Where the competitors are going wrong.

The key mistake that Visa, MasterCard, Google, and Amazon are making is that unless they can answer the P2P payment issue, they will never pose a real threat to Paypal. Paypal is just as innovative on everything from mobile payments to ecommerce as anyone out there. They created their X-platform and are opening it up to developers, which allows for very advanced development like 3rd part payments, aggregating, and mobile or retail integration. Visa and MasterCard have no chance by themselves, it’s absurd for them to think that their brand is important enough without the other issuers to make in this space.

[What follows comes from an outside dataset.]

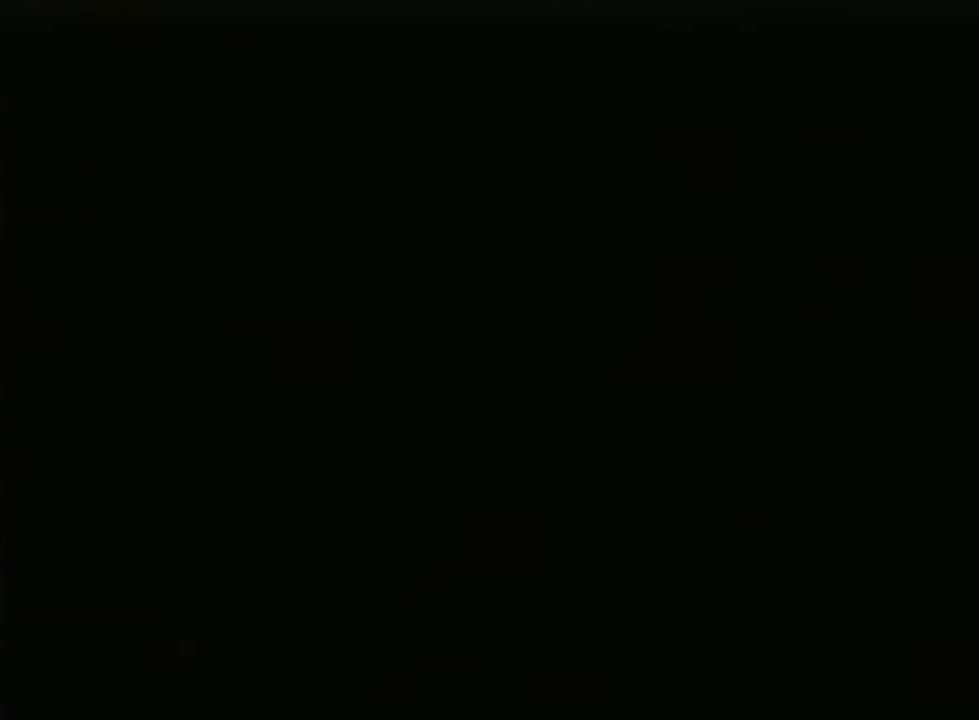
{"buttons": [], "left_stick": "center", "right_stick": "center", "events": []}
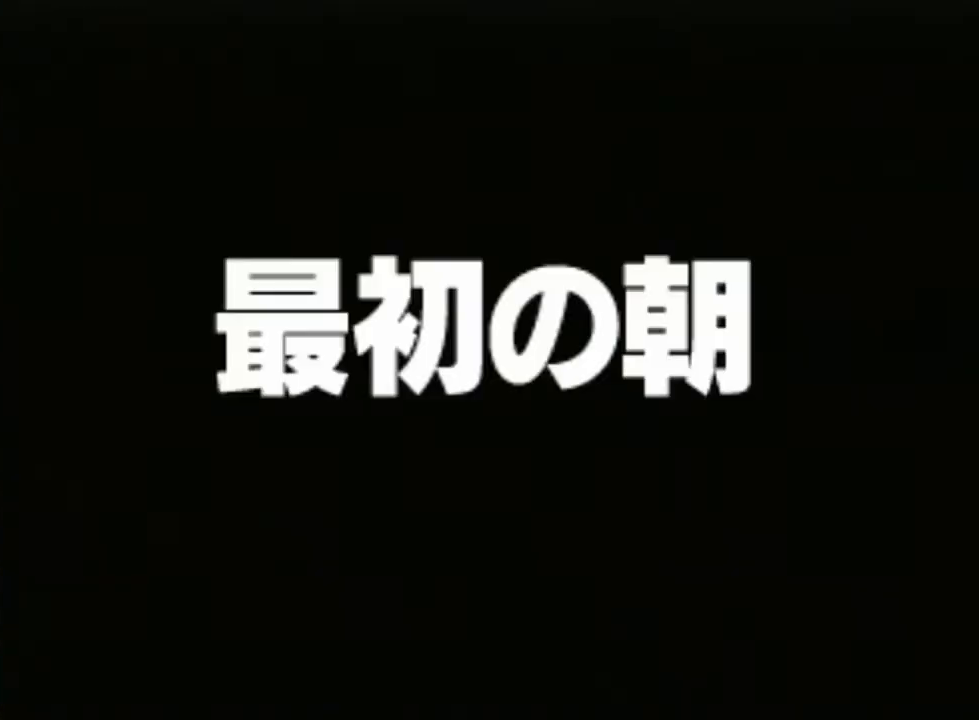
{"buttons": [], "left_stick": "down-right", "right_stick": "center", "events": [[50, "left_stick", "down-right"]]}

I can’t see all of the issuers joining forces to create a massive P2P payment system any time soon, not to mention they would have more antitrust lawsuits flying than has ever been seen.

Realistically, these Paypal challengers are only banking on Paypal’s poor customer service reputation to try and gain a market share, and Paypal users aren’t jumping ship.

I would say that right now, Google and Amazon are the only ones with a shot, and based on their user base, they have a good one. Aside from the lack of P2P payments, they are still failing in getting consumers to switch their payment systems, and until they do, they will not pose a real challenge.